*** DATA SHOWN
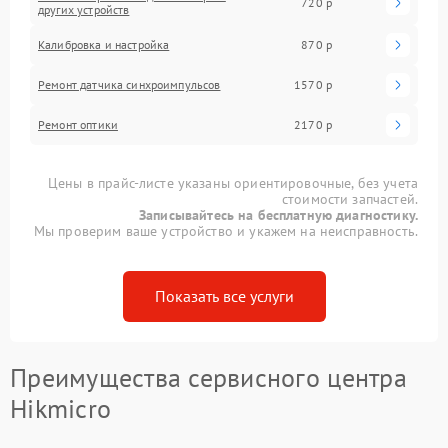
720 р
других устройств
Калибровка и настройка
870 р
Ремонт датчика синхроимпульсов
1570 р
Ремонт оптики
2170 р
Цены в прайс-листе указаны ориентировочные, без учета
стоимости запчастей.
Записывайтесь на бесплатную диагностику.
Мы проверим ваше устройство и укажем на неисправность.
Показать все услуги
Преимущества сервисного центра
Hikmicro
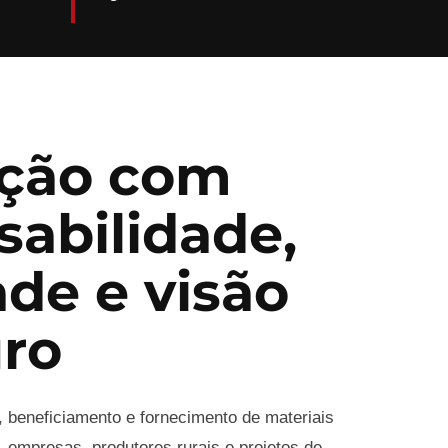
ção com
sabilidade,
ade e visão
uro
, beneficiamento e fornecimento de materiais
 empresas, produtores rurais e projetos de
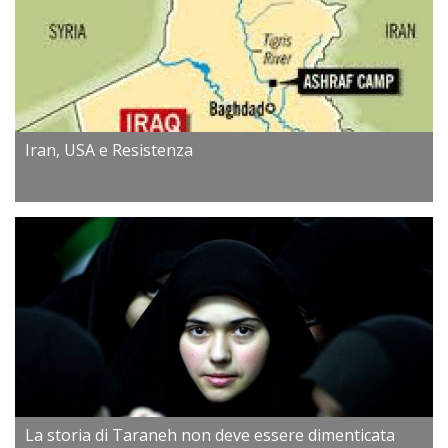
Iran, USA e Resistenza
La storia di Taraneh non deve essere dimenticata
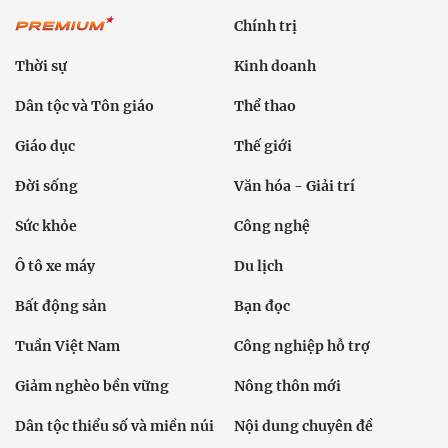
Chính trị
Thời sự
Kinh doanh
Dân tộc và Tôn giáo
Thể thao
Giáo dục
Thế giới
Đời sống
Văn hóa - Giải trí
Sức khỏe
Công nghệ
Ô tô xe máy
Du lịch
Bất động sản
Bạn đọc
Tuần Việt Nam
Công nghiệp hỗ trợ
Giảm nghèo bền vững
Nông thôn mới
Dân tộc thiểu số và miền núi
Nội dung chuyên đề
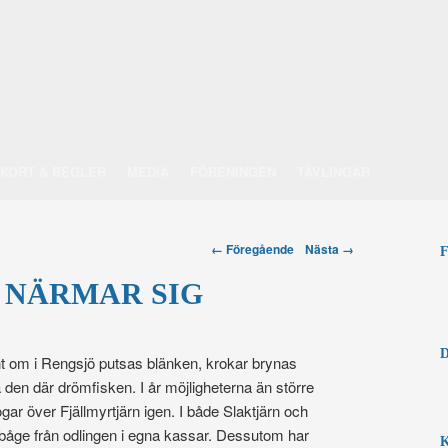
EKORT & REGLER
MEDIA
FÖRENINGEN
TÄVLINGAR
Post navigation
← Föregående
Nästa →
evårdsområdesförening
 NÄRMAR SIG
unt om i Rengsjö putsas blänken, krokar brynas
 den där drömfisken. I år möjligheterna än större
gar över Fjällmyrtjärn igen. I både Slaktjärn och
engbåge från odlingen i egna kassar. Dessutom har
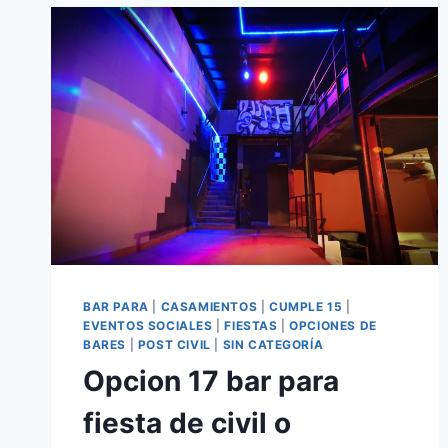
BAR PARA
|
CASAMIENTOS
|
CUMPLE 15
|
EVENTOS SOCIALES
|
FIESTAS
|
OPCIONES DE
BARES
|
POST CIVIL
|
SIN CATEGORÍA
Opcion 17 bar para
fiesta de civil o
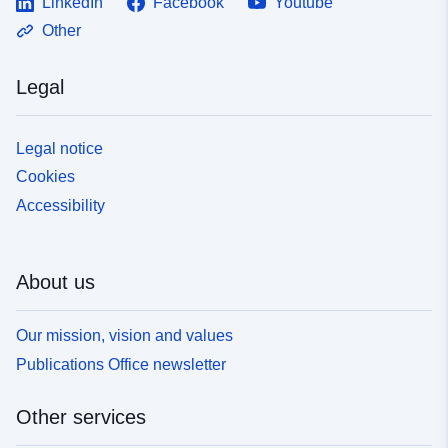
LinkedIn
Facebook
Youtube
Other
Legal
Legal notice
Cookies
Accessibility
About us
Our mission, vision and values
Publications Office newsletter
Other services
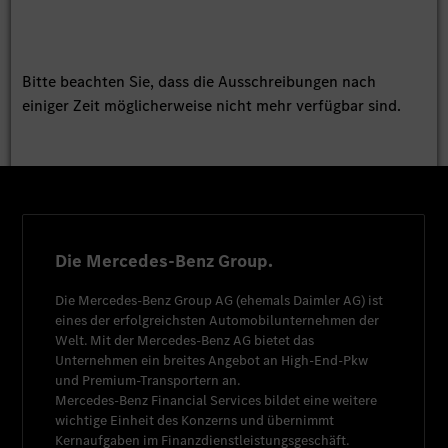
Bitte beachten Sie, dass die Ausschreibungen nach
einiger Zeit möglicherweise nicht mehr verfügbar sind.
Die Mercedes-Benz Group.
Die
Mercedes-Benz Group AG
(ehemals
Daimler AG
) ist
eines der erfolgreichsten Automobilunternehmen der
Welt. Mit der
Mercedes-Benz AG
bietet das
Unternehmen ein breites Angebot an High-End-Pkw
und Premium-Transportern an.
Mercedes-Benz Financial Services
bildet eine weitere
wichtige Einheit des Konzerns und übernimmt
Kernaufgaben im Finanzdienstleistungsgeschäft.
******
> EXERCISE BRIEF:
All lines with the word "Benz" need to be copied from the data above.

> ANSWER TO THIS TASK:
Die Mercedes-Benz Group.
Mercedes-Benz Group AG
Mercedes-Benz AG
Mercedes-Benz Financial Services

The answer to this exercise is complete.